Often times people try to do "c" without doing "a" and "b".  Save yourself the frustration.  do "a" and "b" because that is your only chance to really move on.

ACTIONS:
Often times we actually put ourselves in stressful situations, even when we are not intending too.  We get caught up in the drama, we put too much on ourselves, or we simply don't take good enough care of ourselves to deal with stress.   And when the big stresses of life hit, we don't expect ourselves to handle it, but what if we took better care of ourselves so that when the big stresses hit (the real dramas of life) that we were able to handle them much better because we weren't so depleted?  Now, that is a concept, I have had to learn the hard way.

As I was getting sicker with Lyme (and didn't know it was Lyme) I knew I was not handling stress well.  I tried to avoid stressful situations but found that very hard.  Old habits die hard too.  So, I kept feeling more depleted and finding that I handled less and less situations with calm and confidence, like I once felt I could.  Now I realize my efforts to avoid stress were feeble at best.  Falling into the stress trap is often the easy way because it is how we live these days.  It is what we know best.

In recovery, I am able to really feel what each little thing does to me.  An unpleasant email,  discontented phone messages, lack of assistance, life challenges, they all play a small but significant role in increasing your stress level and depleting your resources.  I can see how ready one small negative message can set back my recovery days.  I see how it instantly depletes energy, how it affects my heart rate, my oxygen intake and how long it takes to return.  It's not worth it.  Stress does far more damage than we realize.  It's always working away at depleting and tearing down our system.  You can't see it, you may not feel it, but it's doing much more damage than we realize.  You can't let it.
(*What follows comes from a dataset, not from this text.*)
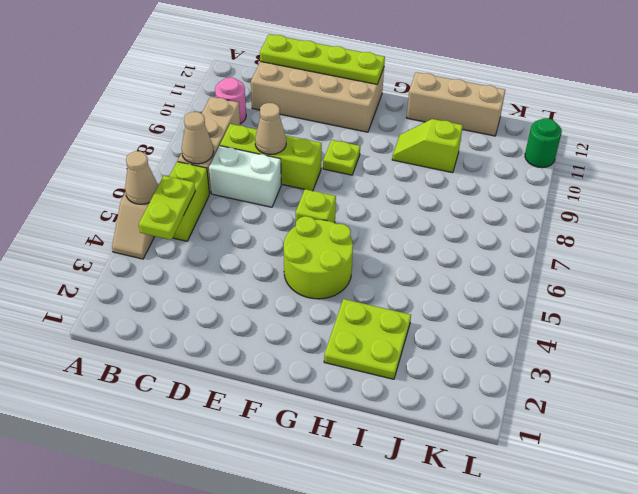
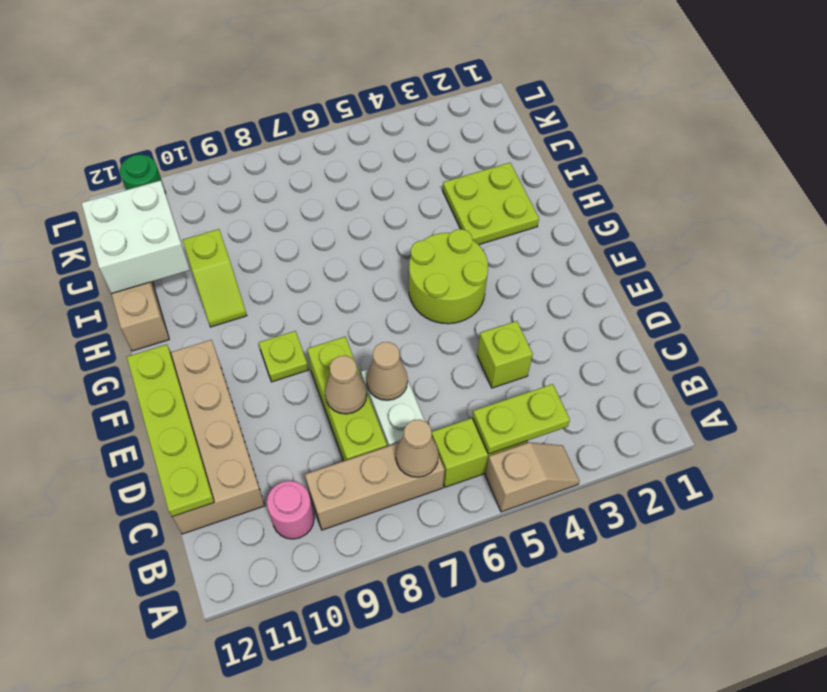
tan 1x1 cone [125,151,158,204] -> tan 1x1 cone moved to [366,342,408,400]
lime 1x1 brick [295,189,336,223] -> lime 1x1 brick moved to [477,321,533,388]
none -> white 2x2 brick [82,180,190,294]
Here are some things that are impossible if you deal with significant or chronic stress:
- long lasting weight loss
- good vitamin and mineral absorption
- healing of any kind
- maintain an immune system to support you
- maintain or build energy
- maintain or build mental health
- slow down the aging process
- ability to manage real stress well

What if we managed the little stresses so that our body could thrive?  What if we constantly worked on habits that kept stress under control so that when we really had stress we could cope?  What if we learned to do daily practices that boosted our system, not depleted.

Think about all the time in your day you deal with stress, even the smallest stresses.  Do you do the same amount of work to decrease your stress?  Yes, it does take that to much effort to counteract our stress.  So you certainly don't want to create it where it isn't.  You certainly don't want to make your body think it needs to deal with stress when it doesn't.  But even better than that you want to treat yourself with genuine empathy, be kind, supportive and help it rebuild, so that you can always deal.  Living with even a mild undertone of constant stress is no way to live.  Its worth your efforts to turn that around.  You deserve that.